Lucy Crowe profitierte als Engländerin und in traditioneller Publikumssympathie für die Micaela vom doppelten Erfolgsbonus, doch sollte nicht unerwähnt bleiben, dass die Sopranistin bei aller technischen Tadellosigkeit, vor allem in den sicher gestützten Höhen, bedingt durch eine gewisse Timbreschärfe und die in der Mittellage schon recht schwere Ansprache über diese Rolle hinausgewachsen ist.
Relativ kurzfristig ist David Soar als Escamillo eingestiegen und deckt mit einem gut gefestigten Bass vor allem den unteren und mittleren Bereich der alles fordernden Rolle ab. Leichte Einschränkungen in der Höhe werden durch eine überzeugend kraftvolle szenische Präsenz sowie eine rollengerechte Erscheinung kaschiert. Simon Lim übernahm für ihn den Part des Zuniga und deckte den ebenfalls Carmen begehrenden Leutnant vor allem mit einem angenehm gerundeten Bass gut ab. Gavan Ring stellte sich in der Eingangsszene als Moralès mit griffigem Bariton vor. Die beiden Zigeunerinnen waren mit Eliana Pretorians als Frasquita mit klar durchsetzungsfähigem Sopran und Rihab Chaieb als Mercédès mit schlankem Mezzosopran auch spielerisch temperamentvoll besetzt und wurden von den Schmugglern, Christophe Gay als Dancairo mit etwas herbem Charaktertenor und Loic Félix als Remendado mit attraktivem lyrischem Potential zu einem blitzschnell aufeinander reagierenden Quintett ergänzt.

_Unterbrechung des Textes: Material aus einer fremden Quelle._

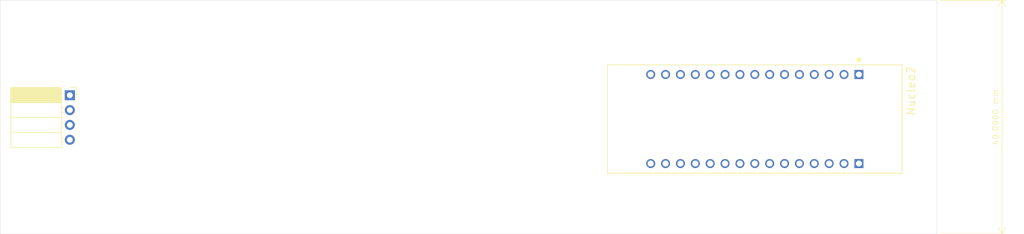
<source format=kicad_pcb>
(kicad_pcb
	(version 20240108)
	(generator "pcbnew")
	(generator_version "8.0")
	(general
		(thickness 1.6)
		(legacy_teardrops no)
	)
	(paper "A4")
	(layers
		(0 "F.Cu" signal)
		(31 "B.Cu" signal)
		(32 "B.Adhes" user "B.Adhesive")
		(33 "F.Adhes" user "F.Adhesive")
		(34 "B.Paste" user)
		(35 "F.Paste" user)
		(36 "B.SilkS" user "B.Silkscreen")
		(37 "F.SilkS" user "F.Silkscreen")
		(38 "B.Mask" user)
		(39 "F.Mask" user)
		(40 "Dwgs.User" user "User.Drawings")
		(41 "Cmts.User" user "User.Comments")
		(42 "Eco1.User" user "User.Eco1")
		(43 "Eco2.User" user "User.Eco2")
		(44 "Edge.Cuts" user)
		(45 "Margin" user)
		(46 "B.CrtYd" user "B.Courtyard")
		(47 "F.CrtYd" user "F.Courtyard")
		(48 "B.Fab" user)
		(49 "F.Fab" user)
		(50 "User.1" user)
		(51 "User.2" user)
		(52 "User.3" user)
		(53 "User.4" user)
		(54 "User.5" user)
		(55 "User.6" user)
		(56 "User.7" user)
		(57 "User.8" user)
		(58 "User.9" user)
	)
	(setup
		(pad_to_mask_clearance 0)
		(allow_soldermask_bridges_in_footprints no)
		(pcbplotparams
			(layerselection 0x00010fc_ffffffff)
			(plot_on_all_layers_selection 0x0000000_00000000)
			(disableapertmacros no)
			(usegerberextensions no)
			(usegerberattributes yes)
			(usegerberadvancedattributes yes)
			(creategerberjobfile yes)
			(dashed_line_dash_ratio 12.000000)
			(dashed_line_gap_ratio 3.000000)
			(svgprecision 4)
			(plotframeref no)
			(viasonmask no)
			(mode 1)
			(useauxorigin no)
			(hpglpennumber 1)
			(hpglpenspeed 20)
			(hpglpendiameter 15.000000)
			(pdf_front_fp_property_popups yes)
			(pdf_back_fp_property_popups yes)
			(dxfpolygonmode yes)
			(dxfimperialunits yes)
			(dxfusepcbnewfont yes)
			(psnegative no)
			(psa4output no)
			(plotreference yes)
			(plotvalue yes)
			(plotfptext yes)
			(plotinvisibletext no)
			(sketchpadsonfab no)
			(subtractmaskfromsilk no)
			(outputformat 1)
			(mirror no)
			(drillshape 1)
			(scaleselection 1)
			(outputdirectory "")
		)
	)
	(net 0 "")
	(net 1 "GND")
	(net 2 "LED 1")
	(net 3 "LED 2")
	(net 4 "LED 3")
	(net 5 "LED 4")
	(net 6 "LED 5")
	(net 7 "LED 6")
	(net 8 "LED 7")
	(net 9 "LED 8")
	(net 10 "LED 9")
	(net 11 "LED 10")
	(net 12 "LED 11")
	(net 13 "unconnected-(J3-Pin_1-Pad1)")
	(net 14 "DO")
	(net 15 "Alim Hall")
	(net 16 "unconnected-(Nucleo2-PA12-Pad3_5)")
	(net 17 "unconnected-(Nucleo2-PF0-Pad3_10)")
	(net 18 "unconnected-(Nucleo2-AVDD-Pad4_13)")
	(net 19 "unconnected-(Nucleo2-PF1-Pad3_11)")
	(net 20 "unconnected-(Nucleo2-PB4-Pad3_15)")
	(net 21 "unconnected-(Nucleo2-PB5-Pad3_14)")
	(net 22 "unconnected-(Nucleo2-PB3-Pad4_15)")
	(net 23 "unconnected-(Nucleo2-PA15-Pad3_8)")
	(net 24 "unconnected-(Nucleo2-+5V-Pad4_4)")
	(net 25 "unconnected-(Nucleo2-VIN-Pad4_1)")
	(net 26 "unconnected-(Nucleo2-PB0-Pad3_6)")
	(net 27 "unconnected-(Nucleo2-PB7-Pad3_7)")
	(net 28 "unconnected-(Nucleo2-PB6-Pad3_9)")
	(net 29 "unconnected-(Nucleo2-NRST-Pad3_3)")
	(net 30 "unconnected-(Nucleo2-GND-Pad4_2)")
	(footprint "Connector_PinSocket_2.54mm:PinSocket_1x04_P2.54mm_Horizontal" (layer "F.Cu") (at 81.8 95.95))
	(footprint "NUCLEO_F303K8:MODULE_NUCLEO-F303K8" (layer "F.Cu") (at 198.78 100.02 -90))
	(gr_rect
		(start 69.9 79.7)
		(end 229.9 119.7)
		(stroke
			(width 0.05)
			(type default)
		)
		(fill none)
		(layer "Edge.Cuts")
		(uuid "6109621c-f34b-4dae-bb4d-84b225f0527a")
	)
	(dimension
		(type aligned)
		(layer "F.SilkS")
		(uuid "263f0f43-d01b-460e-8f1d-0a8e3a3762da")
		(pts
			(xy 229.9 119.7) (xy 229.9 79.7)
		)
		(height 11.1)
		(gr_text "40.0000 mm"
			(at 239.9 99.7 90)
			(layer "F.SilkS")
			(uuid "263f0f43-d01b-460e-8f1d-0a8e3a3762da")
			(effects
				(font
					(size 1 1)
					(thickness 0.1)
				)
			)
		)
		(format
			(prefix "")
			(suffix "")
			(units 3)
			(units_format 1)
			(precision 4)
		)
		(style
			(thickness 0.1)
			(arrow_length 1.27)
			(text_position_mode 0)
			(extension_height 0.58642)
			(extension_offset 0.5) keep_text_aligned)
	)
)

</source>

Der Glyndebourne Chorus inkl.der Kinder war von Jeremy Bines auch hier bestens präpariert, unterstützt von der jederzeit stimmigen szenischen Führung, egal ob in vollem Saft oder in transparent aufgesplitterten Gruppen.
Jakub Hrusa hatte am Pult des wiederum klanglich warmen, nie aufdringlich zulangenden London Philharmonic Orchestra durchgehend die Zügel fest in der Hand, gab den Entfaltungen verschiedener atmosphärischer Zustände den ihnen gebührenden Raum und konnte trotzdem den Eindruck nicht verhindern, dass manchmal mehr Straffheit herrschte als es bei aller Genauigkeit vokaler Bedürfnisse notwendig wäre. So fehlte es trotz forscher Vorgaben und spannungsvoller Zuspitzungen an federnder Leichtigkeit und Gelöstheit. Die Gesamtqualität der Aufführung wurde dadurch aber kaum beeinträchtigt.